start Excerpted passage
At one point during my trip, I had an accident which snapped the tip section of my rod. Despite this, I still managed to catch many fish with the rod – it just lost a little bit of give in the tip, which was especially tricky with small fish and bite indication.

My very battered K-Class Globetrotter carp rod, along with one of it’s captures from Australia – a Giant Trevally

This rod really surpassed all of my expectations of telescopic rods, and gave me confidence in using them for far tougher applications. This rod is still missing a tip section, plus it had to put up with the equivalent of 20 years’ holidays packed into 1 hectic year, so I have purchased a new one with more backbone, in hopeful anticipation of my Mahseer fishing in India this May.

My new rod is a 12-foot, 2.75lb test curve, 7-section “Wychwood Rogue” carp rod – again, with abbreviated Duplon grips. I have yet to use this rod, but it looks and feels very good quality, and extremely good value-for-money.

My brand-new Wychwood Rogue telescopic carp rod will hopefully get a good workout from a mahseer, in India!
end Excerpted passage
start Data excerpts
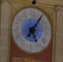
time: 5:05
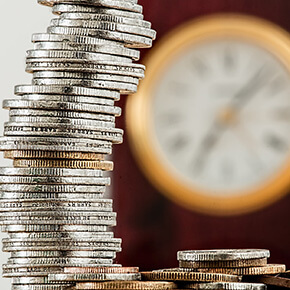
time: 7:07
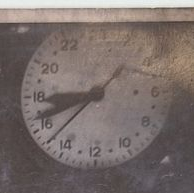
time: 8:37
end Data excerpts
start Data excerpts
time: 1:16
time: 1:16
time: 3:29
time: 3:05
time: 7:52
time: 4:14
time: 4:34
end Data excerpts
start Data excerpts
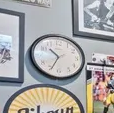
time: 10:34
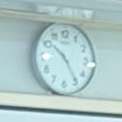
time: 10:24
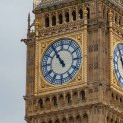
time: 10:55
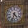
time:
end Data excerpts
Task goal:
Extend the piece about telescopic carp rods, picking up after its last sentence. The data does not need to be used.

Task response:
Because a telescopic carp rod is quite long, you may struggle to fit it inside your case or bag. Plus, the longer it is when collapsed, the more likely it is to snap during transit if the case is flexed or crushed. I alleviated this problem by making my own travel rod tube, specifically sized for my rod.

To accomplish this, I take an old rod tube (drain pipe can be used for larger diameter rods, or if you require stronger protection), and cut it down, about an inch longer than the rod when collapsed-down – this is to leave room for a bolt and some foam.

I then cut some 4mm thick rubber into a thin strip, to act as a hinge for one end-cap. The other end-cap is secured with either strong glue, or preferably pop rivets. I then rivet another strip of rubber onto the side of the tube, to use as a carrying handle.

The last thing to consider is how to hold the lid closed. For this, I drill through the cap and the tube, then push a round-headed coachbolt straight through. A hole is then drilled through the end of the bolt, to enable a padlock to be secured.
The whole thing is given two or three layers of gaffa tape for extra security.

Once the rod is placed inside the tube, push a small amount of foam into the end, to prevent the sections vibrating and chaffing against one another. If, like me, you travel with a large rucksack, the tube containing your rod can be strapped to the outside of your bag. If you take a suitcase, the tube won’t take up much more room than your rod alone, but it will protect your rod against damage.

Photographs detailing my home-made holiday rod protection tube, which is slightly battered from my travels, but has stood the test of time and protected my rod well.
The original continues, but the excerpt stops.